一人しかいない家が、こんなに広いとは思わなかった。
「何だよ、俺は何を考えてるんだ。」
独り言がしんと冷たい空気に溶けていく。
一人でいる家、一人の家、…どう言い換えても同じだった。この広い、二階付きの一戸建てに今は俺しかいない。
今朝になっていきなり寒くなり、天気予報は冬将軍の到来だと野外で実況する若い女性アナウンサーが告げている。毛皮の襟巻きが長い髪と共に寒風にはためくさまは、画面のこちらにも寒さを伝えて俺は自然と自分の身を抱いた。
温もりが欲しい。
毛布や炬燵なんかじゃない、人肌の温もりが欲しい。
暖房をつける事すら億劫な息の白い室内で、俺は光の点滅で目の痛むテレビを見るともなく見ていた。
ああ、テレビがやたらと眩しいと思ったら照明をつけてなかったからか。いいや、俺一人だから。

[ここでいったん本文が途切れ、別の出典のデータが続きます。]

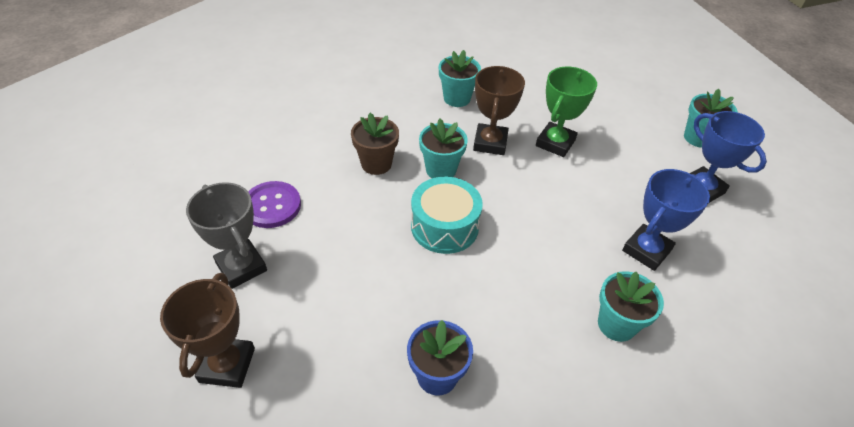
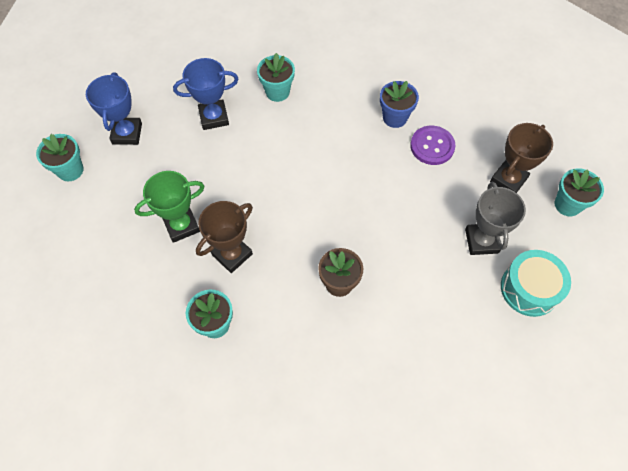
camera: 145 degrees left, 15 degrees up
purple button [248,181,301,228] -> purple button moved to [410,126,455,165]
turquoise drum [411,177,483,254] -> turquoise drum moved to [501,250,571,317]
turquoise flower pot [419,119,468,178] -> turquoise flower pot moved to [555,168,604,216]

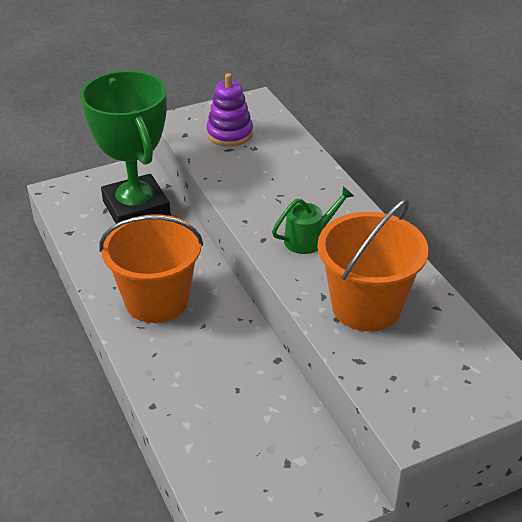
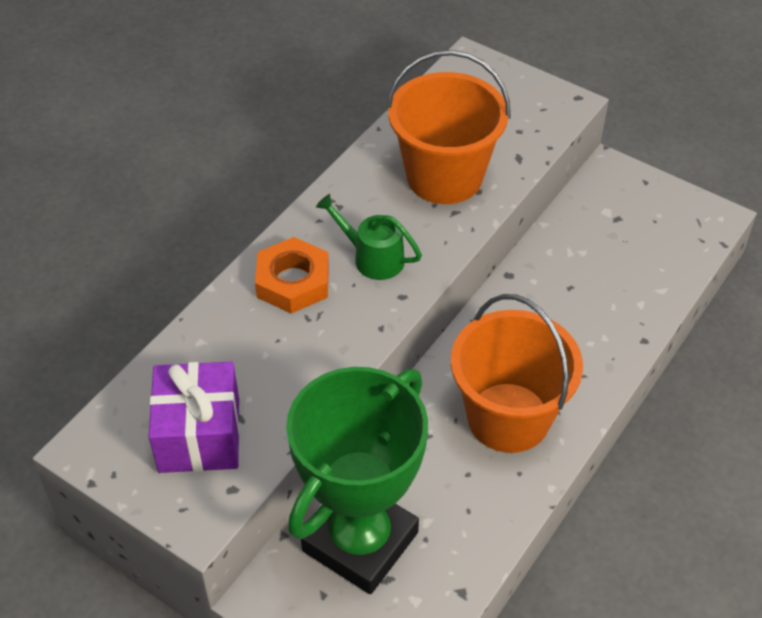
camera: 120 degrees left, 10 degrees up
purple stacking toy [206,73,253,147] -> purple gift [149,362,240,473]
none -> orange nut [255,237,329,314]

テレビの音声が大きいと感じるのも、他に音がないからだ。
俺以外に誰もいない、多分今夜はずっと。
明日も、かな。
明後日も、その次の日も、きっと俺は一人なんだろう。
どれだけたったろうか、壁にもたれ同じ姿勢で座っていたから足が痺れてきた。
めんどくせえ。
その場で横になって初めて、息を詰めていたと知る。
「は…っ。」
なんか瞑った目の奥が痛くて、涙がじわりと滲むのが判った。
やがて溢れて落ちていく滴は、落ちるその時だけ温かかった。涙の辿った跡が冷えてきて、拭かなきゃとは思ったが手も上がらない。また涙が溢れてくるが、誰も見ちゃいないんだから構わないかな。
鼻水も垂れてきて流石にそれはずずっと啜ってしまうが、鼻が詰まると息は口でしなければならないからちょっと辛いものはあるけど。

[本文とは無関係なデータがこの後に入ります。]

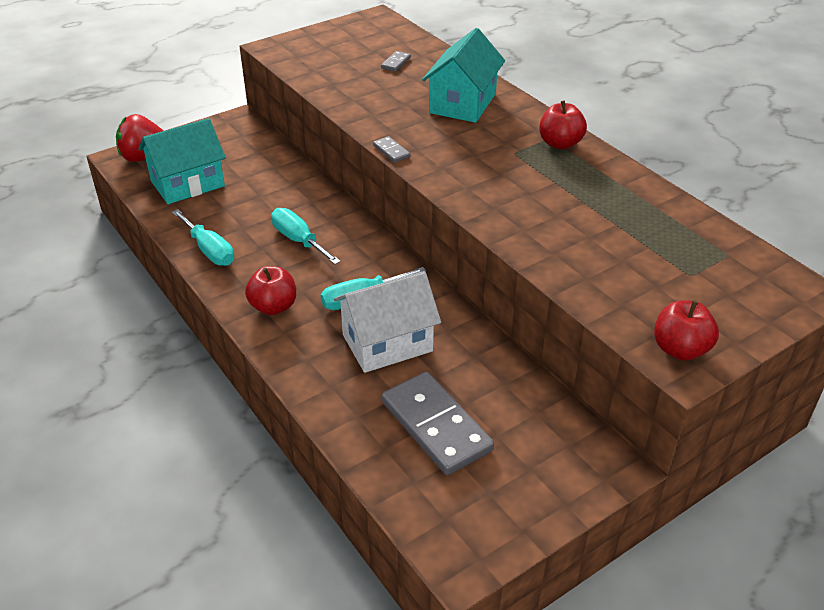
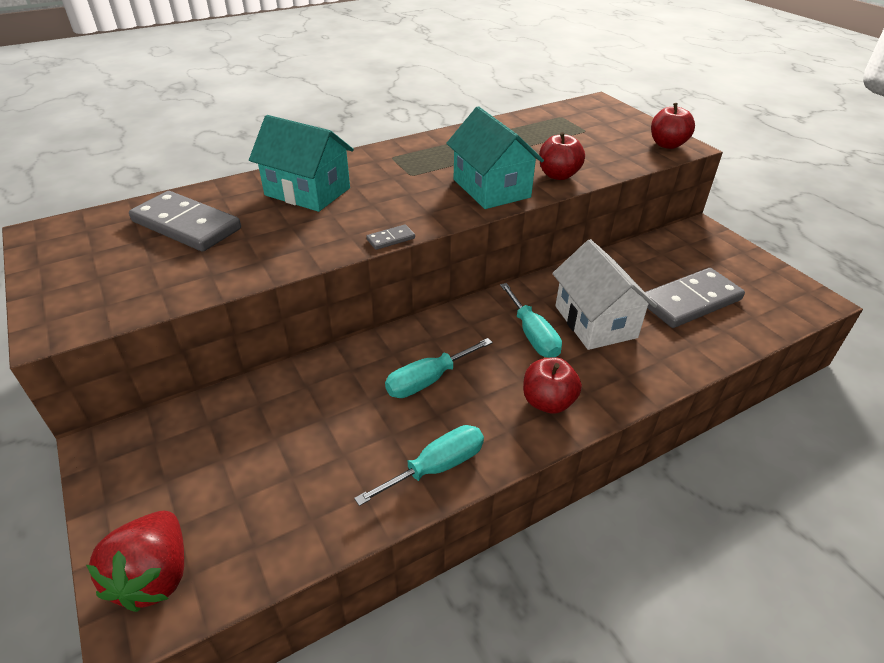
camera: 85 degrees left, 0 degrees up
turquoise house [138,118,226,204] -> turquoise house moved to [446,106,544,209]
grey domino [381,51,411,72] -> grey domino [129,191,241,251], size x2.41
red apple [539,100,587,149] -> red apple moved to [539,132,585,180]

止めようにも涙は止まらず、次第に頭が痛くなってきた。全身が寒いし。
ふと気付けば、いつの間にかテレビの画面が真っ暗になっていた。
最近は放送終了時に、煩い砂嵐やカラーバーなんて出ない。炬燵で書き物に悩んで唸るうちに眠ってしまい、起きたら静かで真っ暗な画面になってる事がたまに…うんたまに起こされるから知ってるんだ。
今日は金曜日だから少し長めに通販なんかやってて、終わるのは午前四時だから。…もうすぐ朝か。

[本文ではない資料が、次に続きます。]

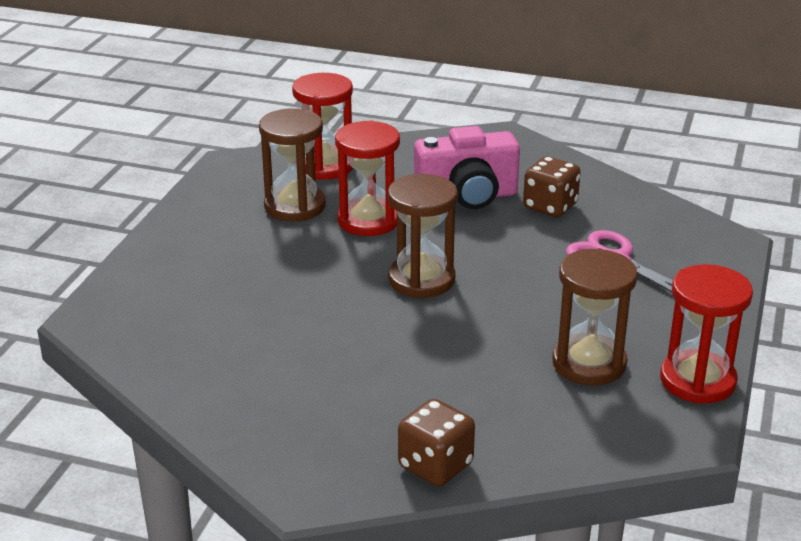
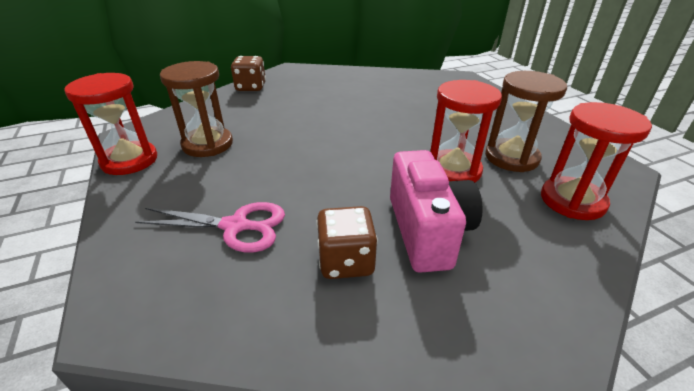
camera: 140 degrees right, 5 degrees up
brown hourglass [388,174,458,298] -> none
pink camera [414,126,520,209] -> pink camera turned 135 degrees clockwise [390,150,483,273]

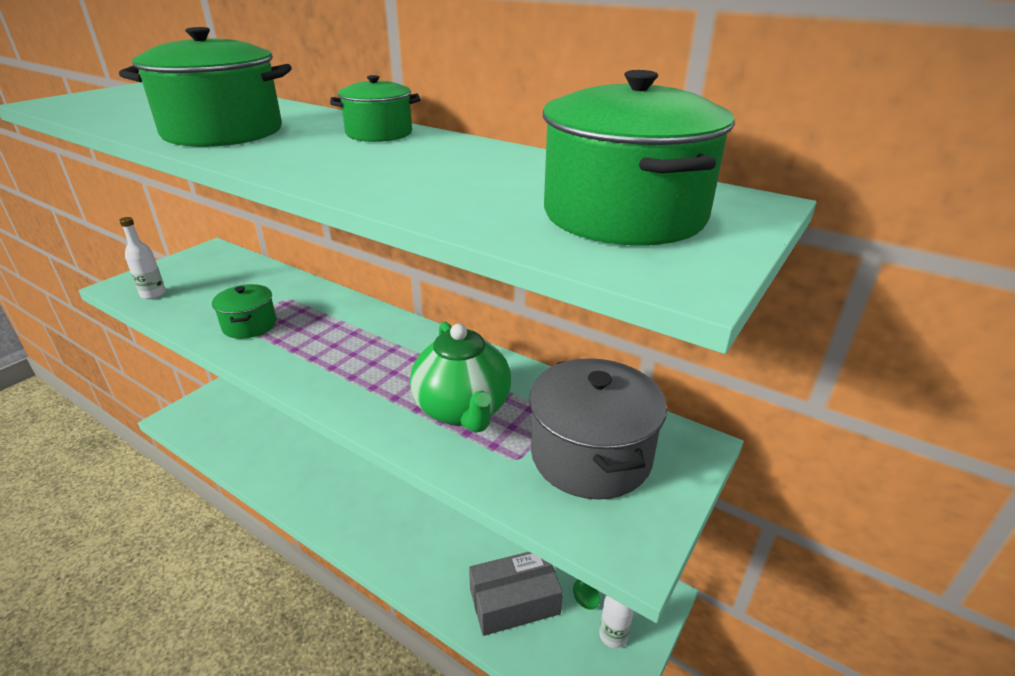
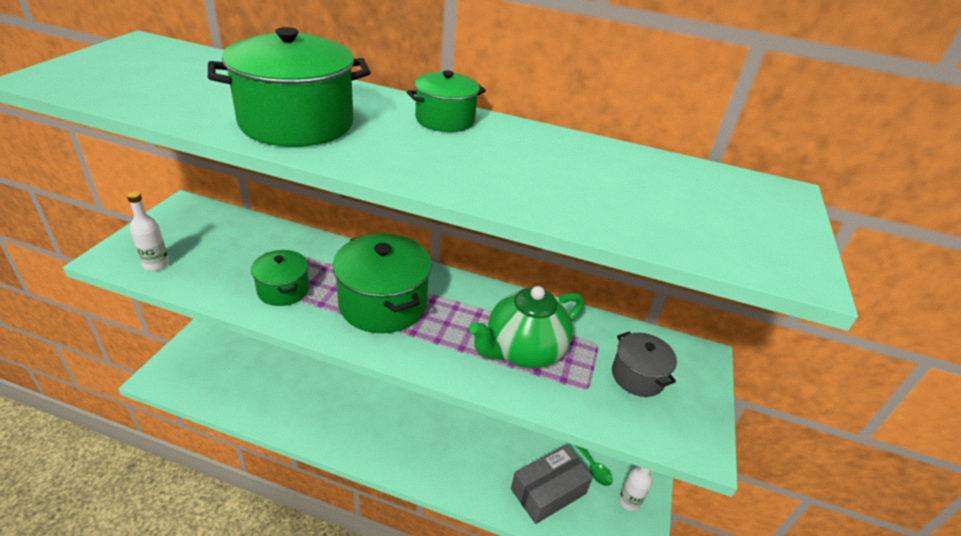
camera: 20 degrees left, 5 degrees up
green teapot [410,322,511,433] -> green teapot turned 90 degrees clockwise [469,286,584,368]
grey pot [529,358,667,500] -> grey pot [612,331,677,397], size x0.57
green pot [543,70,735,245] -> green pot moved to [333,234,432,333]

ほらやっぱり、朝まで俺は一人だ。任務はとうに終わってるのに、カカシさんは帰ってこなかった。
ここへ、俺とカカシさんの家へ。
昨日宵闇の中、帰宅途中で見かけたカカシさんが昔馴染みの女性と歩く方向には。不夜城、つまり歓楽街があった。
昔馴染みという事は、そういう事だ。彼女とは長らく続いていたと、関わりのなかった俺だって二人でいる姿を何度も見て知ってる。
別れたのは彼女が潜入で里を離れたからだと、噂好きな奴が教えてくれた。
一年ほどして俺がカカシさんと付き合うようになって、この家に住むようになって、どうせ色々言われるから知っておけと。
彼女と二人で住んでいた家なんだって。
俺が来た時は人が住んだ気配すらなかったけど、カカシさんはずっと足も踏み入れず埃だらけだったから掃除したって言ってた。けれど俺に気を使って、彼女の物を処分したんだろう。カカシさんがいた痕跡もなかった不自然さに、少しだけ胸が苦しかったんだ。
住み心地は良かったけどな。たった半年だけど…楽しかったし。
あーあ、よりを戻して俺は用なしか。
うっすら朝陽が眩しい。テレビもまた放送が始まってる。
土曜日の朝は、大抵グルメか旅で始まるんだ。俺が好きな温泉のシリーズなんだけど、止まった筈の涙で何も見えない。
「カカ…シ、さぁ…ん。」
掠れて声が出ない。出す必要もないけど、呼びたいんだ。
「さい、ごに、もうい、ち…。カ、」
本当に、貴方が好きでした。
今までありがとう。

かちりと玄関の鍵が開いて、カカシさんと彼女が笑いながら入ってくる気配を感じた。
二人で俺に別れてくれって頭を下げる姿が想像できて、俺は少し笑った。